In my little bit of research coming into working on The 101st Proposal (simply listed in my files as Proposal 101, which sounds like it could be about a huge corporation rather than marriage), I saw multiple websites claiming that this show helped to usher in the Golden Age of Japanese drama. In particular, it was made in 1991, a fact not lost on me as soon as I watched the opening.

I'm not at all familiar with J-drama prior to this show -- this may well be the oldest non-tokusatsu show I've seen -- but it definitely does have all the earmarks of Japanese drama as I know it. The same pacing, the same music cues, the same level of melodrama. But there's something distinctly Western about its choice of theme and how it approaches it. Like the actual core of the piece is stereotypical American rom-com, and I do wonder if the 90s was when non-sci-fi entertainment and culture started to merge a bit more between East and West, leading to what we think of as J-drama now. (This isn't my area -- I could be off base, but fascinating if so, no?)

Stop me if you've heard this one. Boy meets girl. Boy falls madly for girl. Girl isn't necessarily against him as a person, but does not have nearly the same level of interest. Girl says no. Boy swears that he will make girl love him. Now couch that very familiar, very Western romance plot in a background of o-miai and there's The 101st Proposal.
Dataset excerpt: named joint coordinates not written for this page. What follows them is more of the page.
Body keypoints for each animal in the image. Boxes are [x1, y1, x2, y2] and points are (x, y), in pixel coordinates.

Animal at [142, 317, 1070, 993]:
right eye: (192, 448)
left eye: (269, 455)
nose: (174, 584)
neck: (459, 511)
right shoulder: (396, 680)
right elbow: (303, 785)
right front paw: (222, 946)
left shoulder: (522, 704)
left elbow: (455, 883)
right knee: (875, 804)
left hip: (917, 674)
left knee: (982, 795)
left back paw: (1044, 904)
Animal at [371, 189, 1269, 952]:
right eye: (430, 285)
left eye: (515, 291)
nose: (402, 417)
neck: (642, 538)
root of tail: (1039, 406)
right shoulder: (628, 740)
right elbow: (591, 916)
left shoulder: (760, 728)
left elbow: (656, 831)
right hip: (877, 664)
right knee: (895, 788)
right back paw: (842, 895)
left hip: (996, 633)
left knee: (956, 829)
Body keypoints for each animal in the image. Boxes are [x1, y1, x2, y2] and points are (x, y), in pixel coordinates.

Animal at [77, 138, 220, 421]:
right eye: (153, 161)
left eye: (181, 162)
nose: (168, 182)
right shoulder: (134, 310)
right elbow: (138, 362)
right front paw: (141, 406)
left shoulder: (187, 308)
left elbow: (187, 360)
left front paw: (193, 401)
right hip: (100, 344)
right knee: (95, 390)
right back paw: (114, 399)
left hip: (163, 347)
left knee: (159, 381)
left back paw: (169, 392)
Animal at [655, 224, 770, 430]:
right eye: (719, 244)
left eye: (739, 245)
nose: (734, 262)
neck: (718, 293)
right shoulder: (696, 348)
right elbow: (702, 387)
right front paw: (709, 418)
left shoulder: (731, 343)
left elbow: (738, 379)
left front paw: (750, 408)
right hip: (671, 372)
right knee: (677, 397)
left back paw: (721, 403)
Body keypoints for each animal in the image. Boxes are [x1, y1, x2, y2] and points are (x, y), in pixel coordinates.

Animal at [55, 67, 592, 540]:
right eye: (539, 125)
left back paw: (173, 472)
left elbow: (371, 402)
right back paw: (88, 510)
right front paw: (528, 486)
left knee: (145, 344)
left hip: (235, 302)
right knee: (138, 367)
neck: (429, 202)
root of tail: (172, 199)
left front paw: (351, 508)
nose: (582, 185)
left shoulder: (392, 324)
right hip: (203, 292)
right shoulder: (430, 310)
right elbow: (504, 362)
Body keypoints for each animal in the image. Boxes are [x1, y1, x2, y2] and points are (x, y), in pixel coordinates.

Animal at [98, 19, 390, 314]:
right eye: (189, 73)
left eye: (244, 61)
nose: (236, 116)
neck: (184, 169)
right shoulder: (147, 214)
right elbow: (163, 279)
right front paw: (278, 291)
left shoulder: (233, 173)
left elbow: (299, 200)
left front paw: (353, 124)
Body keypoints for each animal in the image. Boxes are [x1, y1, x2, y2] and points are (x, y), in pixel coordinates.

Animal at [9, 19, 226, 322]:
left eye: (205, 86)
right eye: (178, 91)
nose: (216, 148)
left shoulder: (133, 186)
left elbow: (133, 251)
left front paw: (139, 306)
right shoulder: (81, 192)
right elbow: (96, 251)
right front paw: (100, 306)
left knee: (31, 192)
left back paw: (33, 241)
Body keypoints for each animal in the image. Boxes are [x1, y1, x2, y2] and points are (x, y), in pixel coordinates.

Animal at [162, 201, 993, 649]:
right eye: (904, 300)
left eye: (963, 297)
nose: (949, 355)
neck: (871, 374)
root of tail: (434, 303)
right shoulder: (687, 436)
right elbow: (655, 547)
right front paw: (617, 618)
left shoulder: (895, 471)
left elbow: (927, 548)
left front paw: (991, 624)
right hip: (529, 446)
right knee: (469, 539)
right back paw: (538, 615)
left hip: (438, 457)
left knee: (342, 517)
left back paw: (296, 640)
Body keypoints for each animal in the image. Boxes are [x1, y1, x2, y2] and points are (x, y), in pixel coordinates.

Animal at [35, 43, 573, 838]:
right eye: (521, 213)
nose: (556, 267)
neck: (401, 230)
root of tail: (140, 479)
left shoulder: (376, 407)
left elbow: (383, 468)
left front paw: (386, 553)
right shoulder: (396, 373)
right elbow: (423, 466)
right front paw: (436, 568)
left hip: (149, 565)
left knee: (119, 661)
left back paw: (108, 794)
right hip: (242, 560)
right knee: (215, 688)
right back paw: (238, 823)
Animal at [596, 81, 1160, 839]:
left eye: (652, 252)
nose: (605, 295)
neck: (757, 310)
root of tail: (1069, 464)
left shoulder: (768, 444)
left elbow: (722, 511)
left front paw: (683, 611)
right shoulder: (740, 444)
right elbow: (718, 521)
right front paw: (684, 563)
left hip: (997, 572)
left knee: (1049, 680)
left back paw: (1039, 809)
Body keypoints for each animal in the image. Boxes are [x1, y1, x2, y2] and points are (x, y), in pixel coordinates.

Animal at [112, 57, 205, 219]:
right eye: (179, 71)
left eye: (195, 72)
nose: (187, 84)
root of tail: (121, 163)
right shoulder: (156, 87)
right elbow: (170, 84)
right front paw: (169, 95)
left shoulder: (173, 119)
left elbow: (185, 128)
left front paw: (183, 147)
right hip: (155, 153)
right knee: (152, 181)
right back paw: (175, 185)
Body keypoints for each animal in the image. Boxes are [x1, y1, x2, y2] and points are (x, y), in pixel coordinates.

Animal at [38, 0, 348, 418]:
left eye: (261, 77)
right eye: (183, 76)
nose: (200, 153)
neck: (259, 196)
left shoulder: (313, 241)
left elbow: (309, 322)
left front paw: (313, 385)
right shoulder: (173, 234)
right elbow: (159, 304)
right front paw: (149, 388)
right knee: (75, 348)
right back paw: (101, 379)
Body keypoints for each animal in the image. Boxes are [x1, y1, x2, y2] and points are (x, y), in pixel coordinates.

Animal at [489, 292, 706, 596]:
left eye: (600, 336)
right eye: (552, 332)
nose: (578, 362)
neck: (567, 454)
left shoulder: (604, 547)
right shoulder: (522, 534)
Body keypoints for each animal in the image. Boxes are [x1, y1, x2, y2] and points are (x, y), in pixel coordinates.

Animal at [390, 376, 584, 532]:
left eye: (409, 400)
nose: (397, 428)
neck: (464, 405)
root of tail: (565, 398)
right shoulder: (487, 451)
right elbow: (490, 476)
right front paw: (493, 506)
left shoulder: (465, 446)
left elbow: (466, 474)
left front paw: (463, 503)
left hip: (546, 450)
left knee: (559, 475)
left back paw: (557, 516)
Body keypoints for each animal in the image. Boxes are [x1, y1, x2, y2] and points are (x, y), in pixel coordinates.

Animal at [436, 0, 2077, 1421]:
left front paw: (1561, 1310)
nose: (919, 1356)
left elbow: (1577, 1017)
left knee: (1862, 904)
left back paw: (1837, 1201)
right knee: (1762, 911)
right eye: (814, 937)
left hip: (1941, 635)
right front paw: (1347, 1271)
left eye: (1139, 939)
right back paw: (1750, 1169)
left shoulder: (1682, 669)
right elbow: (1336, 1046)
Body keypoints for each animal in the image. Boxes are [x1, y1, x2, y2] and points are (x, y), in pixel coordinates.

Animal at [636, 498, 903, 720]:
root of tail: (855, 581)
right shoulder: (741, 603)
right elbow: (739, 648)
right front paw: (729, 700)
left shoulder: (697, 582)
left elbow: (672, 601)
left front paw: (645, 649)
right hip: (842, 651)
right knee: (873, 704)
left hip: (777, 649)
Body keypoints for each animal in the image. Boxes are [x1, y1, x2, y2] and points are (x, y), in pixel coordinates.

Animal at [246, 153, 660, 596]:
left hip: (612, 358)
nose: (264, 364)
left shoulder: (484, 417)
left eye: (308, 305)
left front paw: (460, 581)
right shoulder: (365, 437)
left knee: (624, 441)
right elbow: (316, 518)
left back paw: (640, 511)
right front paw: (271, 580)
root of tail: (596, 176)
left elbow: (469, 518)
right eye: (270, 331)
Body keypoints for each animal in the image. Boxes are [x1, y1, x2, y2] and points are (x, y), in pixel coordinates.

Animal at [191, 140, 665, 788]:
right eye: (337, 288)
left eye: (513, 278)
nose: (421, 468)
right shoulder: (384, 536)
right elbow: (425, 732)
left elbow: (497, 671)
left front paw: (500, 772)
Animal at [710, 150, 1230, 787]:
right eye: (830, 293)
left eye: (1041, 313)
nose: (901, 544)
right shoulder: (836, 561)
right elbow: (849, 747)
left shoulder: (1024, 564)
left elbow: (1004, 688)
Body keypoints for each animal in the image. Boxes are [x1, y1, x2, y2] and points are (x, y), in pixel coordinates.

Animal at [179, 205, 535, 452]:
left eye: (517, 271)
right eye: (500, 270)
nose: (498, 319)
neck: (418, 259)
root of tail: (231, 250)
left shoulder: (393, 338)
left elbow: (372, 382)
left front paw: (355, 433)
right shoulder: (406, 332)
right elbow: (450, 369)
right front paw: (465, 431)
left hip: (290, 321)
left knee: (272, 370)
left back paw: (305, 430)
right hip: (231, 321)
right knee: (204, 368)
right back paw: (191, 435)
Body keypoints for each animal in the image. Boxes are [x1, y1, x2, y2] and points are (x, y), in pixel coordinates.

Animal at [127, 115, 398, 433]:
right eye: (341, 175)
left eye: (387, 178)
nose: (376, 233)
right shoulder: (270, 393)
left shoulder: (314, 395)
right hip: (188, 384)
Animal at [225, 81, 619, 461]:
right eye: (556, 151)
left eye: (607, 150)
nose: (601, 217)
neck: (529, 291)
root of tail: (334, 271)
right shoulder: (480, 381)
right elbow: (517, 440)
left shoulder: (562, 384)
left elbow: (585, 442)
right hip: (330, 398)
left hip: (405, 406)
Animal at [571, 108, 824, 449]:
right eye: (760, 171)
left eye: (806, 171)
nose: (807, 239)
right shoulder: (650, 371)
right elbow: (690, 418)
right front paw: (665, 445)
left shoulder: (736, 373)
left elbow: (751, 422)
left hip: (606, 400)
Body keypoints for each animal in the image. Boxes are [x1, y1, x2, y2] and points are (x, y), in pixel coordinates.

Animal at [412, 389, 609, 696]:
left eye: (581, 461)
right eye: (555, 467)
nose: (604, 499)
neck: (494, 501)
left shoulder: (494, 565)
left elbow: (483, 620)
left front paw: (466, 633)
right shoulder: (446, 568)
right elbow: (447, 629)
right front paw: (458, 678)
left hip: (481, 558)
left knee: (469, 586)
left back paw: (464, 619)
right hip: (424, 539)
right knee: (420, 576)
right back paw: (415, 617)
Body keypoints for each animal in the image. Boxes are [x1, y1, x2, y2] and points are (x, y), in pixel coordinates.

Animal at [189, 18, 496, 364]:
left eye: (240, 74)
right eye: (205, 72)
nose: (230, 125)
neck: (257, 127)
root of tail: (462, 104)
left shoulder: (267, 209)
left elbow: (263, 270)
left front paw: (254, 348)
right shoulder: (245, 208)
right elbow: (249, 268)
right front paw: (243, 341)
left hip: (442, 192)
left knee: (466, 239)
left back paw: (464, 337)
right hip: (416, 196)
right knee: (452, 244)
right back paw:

'Boy' in this case is Tatsuro, a lovable loser with a heart of gold who's been rejected at 99 marriage interviews and is going for lucky 100. 'Girl' is Kaoru, a refined classical musician widowed at the altar three years prior and poked into the dating matchmaking scene again. Tatsuro loves Kaoru instantly -- I mean look at her, can you blame him? -- but the feeling isn't mutual. And so proceeds a series of mishaps, misunderstandings, and attempts at winning her heart, framed by their respective siblings and associates.

I'll be blunt -- I'm not a fan of the 'I'm gonna love you until you love me' brand of fiction, if only because I've seen how that tactic goes in the real world and I don't like the idea of putting out TV shows even speculating that this kind of behavior works. That's a very 'real world' thing of me, and that's something that a lot of people can suspend their disbelief on, but it was my sticking point all through working on this project. I could see Tatsuro was a nice dude, but I kept wishing I could just reach through the screen and grab him by the ear and tell him that letting Kaoru have some space would be a far better tactic. Maybe she'd be more open to seeking him out on her own later, and even if she didn't, both of them would be a lot less stressed.

And now we see why I don't write a lot of romance.

However. And I will genuinely say this for it. While a lot of shows of this ilk present the girlfriend/wife/whatever as a reward simply for not giving up, Tatsuro is at least a decent human being who cares about others and doesn't like the idea of women in his office being mistreated. So we're not watching the wish fulfillment of a jerk whose only positive trait is perseverance. And yeah, time is actually taken to get to know both involved parties, so Kaoru isn't framed as a frigid bitch for not being interested. Her hesitation, all things considered, is pretty damn understandable.

That aside, the layering of plots, the pacing, the individual character arcs -- all of those are interesting. So even though the actual crux of the show is a thing I actively don't like in people, the show proper is solid and well written. And yeah, I can see how this was an early influence in the J-drama we all know now. If it weren't for the video quality and fashion choices, I could see this being a recently made show.

Also, you get a moment or two of my favourite thing ever: Americans acting in English in a J-drama. You know exactly what I'm talking about.

The 101st Proposal is available to watch on Crunchyroll right now.